╭─ Dataset content
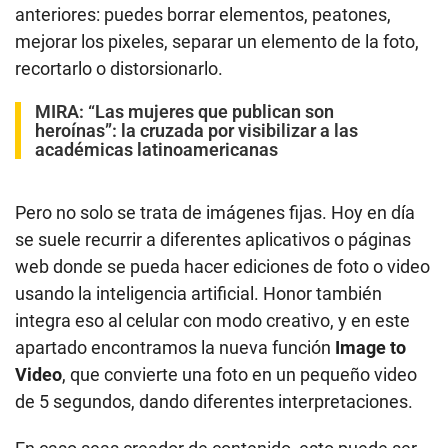
anteriores: puedes borrar elementos, peatones,
mejorar los pixeles, separar un elemento de la foto,
recortarlo o distorsionarlo.
MIRA:
“Las mujeres que publican son
heroínas”: la cruzada por visibilizar a las
académicas latinoamericanas
Pero no solo se trata de imágenes fijas. Hoy en día
se suele recurrir a diferentes aplicativos o páginas
web donde se pueda hacer ediciones de foto o video
usando la inteligencia artificial. Honor también
integra eso al celular con modo creativo, y en este
apartado encontramos la nueva función
Image to
Video
, que convierte una foto en un pequeño video
de 5 segundos, dando diferentes interpretaciones.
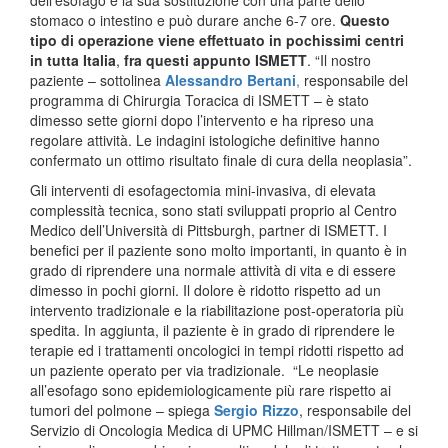
stomaco o intestino e può durare anche 6-7 ore.
Questo
tipo di operazione viene effettuato in pochissimi centri
in tutta Italia
,
fra questi appunto ISMETT
. “Il nostro
paziente – sottolinea
Alessandro Bertani
,
responsabile del
programma di Chirurgia Toracica di ISMETT – è stato
dimesso sette giorni dopo l’intervento e ha ripreso una
regolare attività. Le indagini istologiche definitive hanno
confermato un ottimo risultato finale di cura della neoplasia”.
Gli interventi di esofagectomia mini-invasiva, di elevata
complessità tecnica, sono stati sviluppati proprio al Centro
Medico dell’Università di Pittsburgh, partner di ISMETT. I
benefici per il paziente sono molto importanti, in quanto è in
grado di riprendere una normale attività di vita e di essere
dimesso in pochi giorni. Il dolore è ridotto rispetto ad un
intervento tradizionale e la riabilitazione post-operatoria più
spedita. In aggiunta, il paziente è in grado di riprendere le
terapie ed i trattamenti oncologici in tempi ridotti rispetto ad
un paziente operato per via tradizionale. “Le neoplasie
all’esofago sono epidemiologicamente più rare rispetto ai
tumori del polmone – spiega
Sergio Rizzo
, responsabile del
Servizio di Oncologia Medica di UPMC Hillman/ISMETT – e si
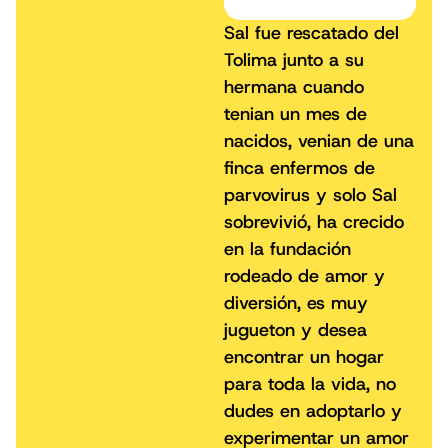
Sal fue rescatado del
Tolima junto a su
hermana cuando
tenian un mes de
nacidos, venian de una
finca enfermos de
parvovirus y solo Sal
sobrevivió, ha crecido
en la fundación
rodeado de amor y
diversión, es muy
jugueton y desea
encontrar un hogar
para toda la vida, no
dudes en adoptarlo y
experimentar un amor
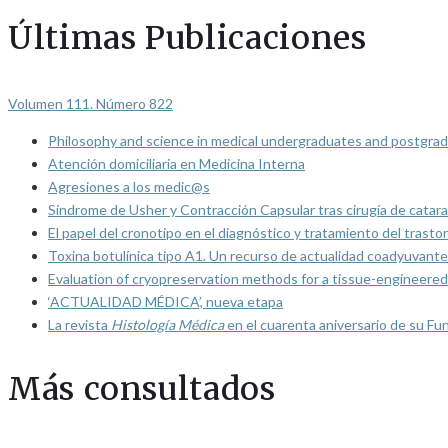
Últimas Publicaciones
Volumen 111. Número 822
Philosophy and science in medical undergraduates and postgrad
Atención domiciliaria en Medicina Interna
Agresiones a los medic@s
Síndrome de Usher y Contracción Capsular tras cirugía de catarat
El papel del cronotipo en el diagnóstico y tratamiento del trasto
Toxina botulínica tipo A1. Un recurso de actualidad coadyuvante
Evaluation of cryopreservation methods for a tissue-engineered 
‘ACTUALIDAD MÉDICA’, nueva etapa
La revista
Histología Médica
en el cuarenta aniversario de su Fu
Más consultados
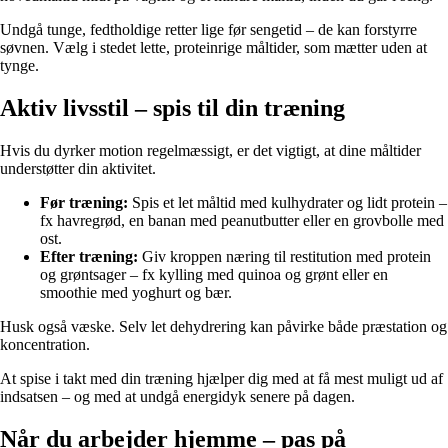
Undgå tunge, fedtholdige retter lige før sengetid – de kan forstyrre
søvnen. Vælg i stedet lette, proteinrige måltider, som mætter uden at
tynge.
Aktiv livsstil – spis til din træning
Hvis du dyrker motion regelmæssigt, er det vigtigt, at dine måltider
understøtter din aktivitet.
Før træning:
Spis et let måltid med kulhydrater og lidt protein –
fx havregrød, en banan med peanutbutter eller en grovbolle med
ost.
Efter træning:
Giv kroppen næring til restitution med protein
og grøntsager – fx kylling med quinoa og grønt eller en
smoothie med yoghurt og bær.
Husk også væske. Selv let dehydrering kan påvirke både præstation og
koncentration.
At spise i takt med din træning hjælper dig med at få mest muligt ud af
indsatsen – og med at undgå energidyk senere på dagen.
Når du arbejder hjemme – pas på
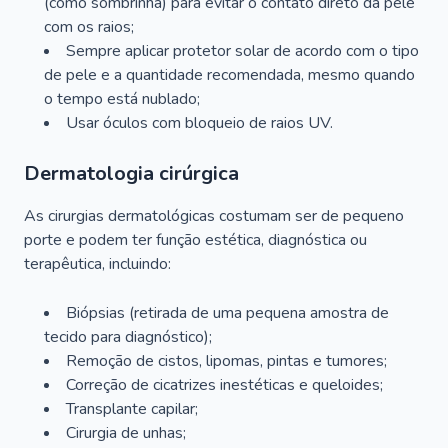
(como sombrinha) para evitar o contato direto da pele
com os raios;
Sempre aplicar protetor solar de acordo com o tipo
de pele e a quantidade recomendada, mesmo quando
o tempo está nublado;
Usar óculos com bloqueio de raios UV.
Dermatologia cirúrgica
As cirurgias dermatológicas costumam ser de pequeno
porte e podem ter função estética, diagnóstica ou
terapêutica, incluindo:
Biópsias (retirada de uma pequena amostra de
tecido para diagnóstico);
Remoção de cistos, lipomas, pintas e tumores;
Correção de cicatrizes inestéticas e queloides;
Transplante capilar;
Cirurgia de unhas;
╰─
> Goal of the exercise:
Set down only the lines above that fall between the line holding "tipo di operazione" and the line holding "benefici per il", inclusive, keeping each exact.

> Reply:
tipo di operazione viene effettuato in pochissimi centri
in tutta Italia
,
fra questi appunto ISMETT
. “Il nostro
paziente – sottolinea
Alessandro Bertani
,
responsabile del
programma di Chirurgia Toracica di ISMETT – è stato
dimesso sette giorni dopo l’intervento e ha ripreso una
regolare attività. Le indagini istologiche definitive hanno
confermato un ottimo risultato finale di cura della neoplasia”.
Gli interventi di esofagectomia mini-invasiva, di elevata
complessità tecnica, sono stati sviluppati proprio al Centro
Medico dell’Università di Pittsburgh, partner di ISMETT. I
benefici per il paziente sono molto importanti, in quanto è in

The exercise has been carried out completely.